Chris, now fully reconciled to his new condition as a wide-eyed newcomer to the ways of Kangan made a mental note of these inscriptions.
The one at the back of the bus, written in the indigenous language of Bassa, concise in the extreme and, for that reason, hard if not impossible to translate said simply: Ife onye metalu—What a man commits. At the sides the inscriptions switched to words of English: All Saints Bus; and in front, also in English, they announced finally (or perhaps initially!) Angel of Mercy.
Chris took a window seat in the middle section of the bus; Braimoh had already secured a place for himself in front just behind the driver; while Emmanuel on an aisle seat at the rear was chatting up a most attractive girl whose striking features had earlier at the ticketing office made not a fleeting impression on Chris himself.
Those three legends now began to tease and exercise his mind; perhaps they came handy as an antidote to anxiety. After the near disaster at the Three Cowrie Bridge he had become persuaded that in moments of stress his face was perhaps too candid a mirror to his mind, and he had set about cultivating what he hoped in future would pass for a relaxed countenance and serve him more prudendy.

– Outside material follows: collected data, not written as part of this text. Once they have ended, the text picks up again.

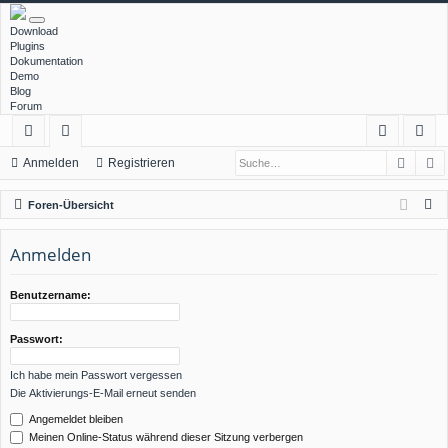
Download
Plugins
Dokumentation
Demo
Blog
Forum
Such
E
ch
or
n
eg
Anmelden
Registrieren
ne
en
m
ist
S
Foren-Übersicht
llz
el
rie
u
c
Anmelden
ug
de
re
h
rif
n
n
e
Benutzername:
f
Passwort:
Ich habe mein Passwort vergessen
Die Aktivierungs-E-Mail erneut senden
Angemeldet bleiben
Meinen Online-Status während dieser Sitzung verbergen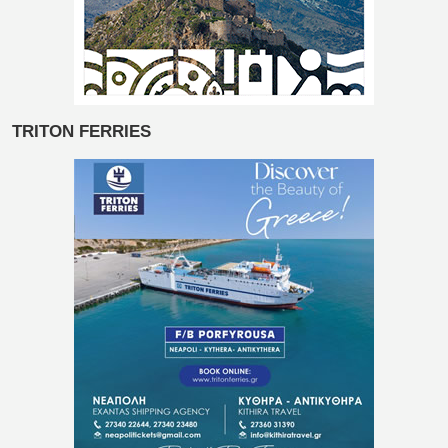
TRITON FERRIES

But practising deep-breathing exercises and other forms of relaxation therapy in front of a mirror was one thing, and being able to actually look relaxed if a team of vicious security men should for example board the bus now, quite another. To paraphrase a recent wise admonition, how was he to give the impression to the world in such an emergency that this unaccustomed bus in which he now sat nervously was actually his father’s property?

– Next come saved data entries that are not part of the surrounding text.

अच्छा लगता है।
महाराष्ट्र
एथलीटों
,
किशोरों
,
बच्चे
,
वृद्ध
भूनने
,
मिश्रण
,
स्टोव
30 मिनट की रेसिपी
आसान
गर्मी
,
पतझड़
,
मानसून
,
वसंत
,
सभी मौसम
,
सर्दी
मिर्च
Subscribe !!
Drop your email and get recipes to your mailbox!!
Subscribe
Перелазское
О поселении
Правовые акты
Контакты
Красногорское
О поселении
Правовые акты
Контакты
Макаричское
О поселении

Paradoxically Braimoh who owned nothing to speak of could pass, by the way he sat up there, as the true son of the proprietor of Angel of Mercy, alias All Saints, alias Ife onye metalu.
Glancing back to the rear of the bus Chris saw Emmanuel who didn’t own anything either, at least not for the moment, also pretty much at ease; not to the degree of Braimoh of course, but more so by far than Yours Sincerely who, don’t forget, is one of the troika of proprietors who own Kangan itself! He smiled, bitterly. That Beatrice girl of yours must be closely watched!
If he had a book he could perhaps bury his thoughts in it and escape the betrayal of a tell-tale face. But a man reading a book in a Kangan bus in order to evade notice would have to be out of his mind. So the only reading material he had in his bag were a few unsigned and innocuous poems he had salvaged from scattered papers in Ikem’s house.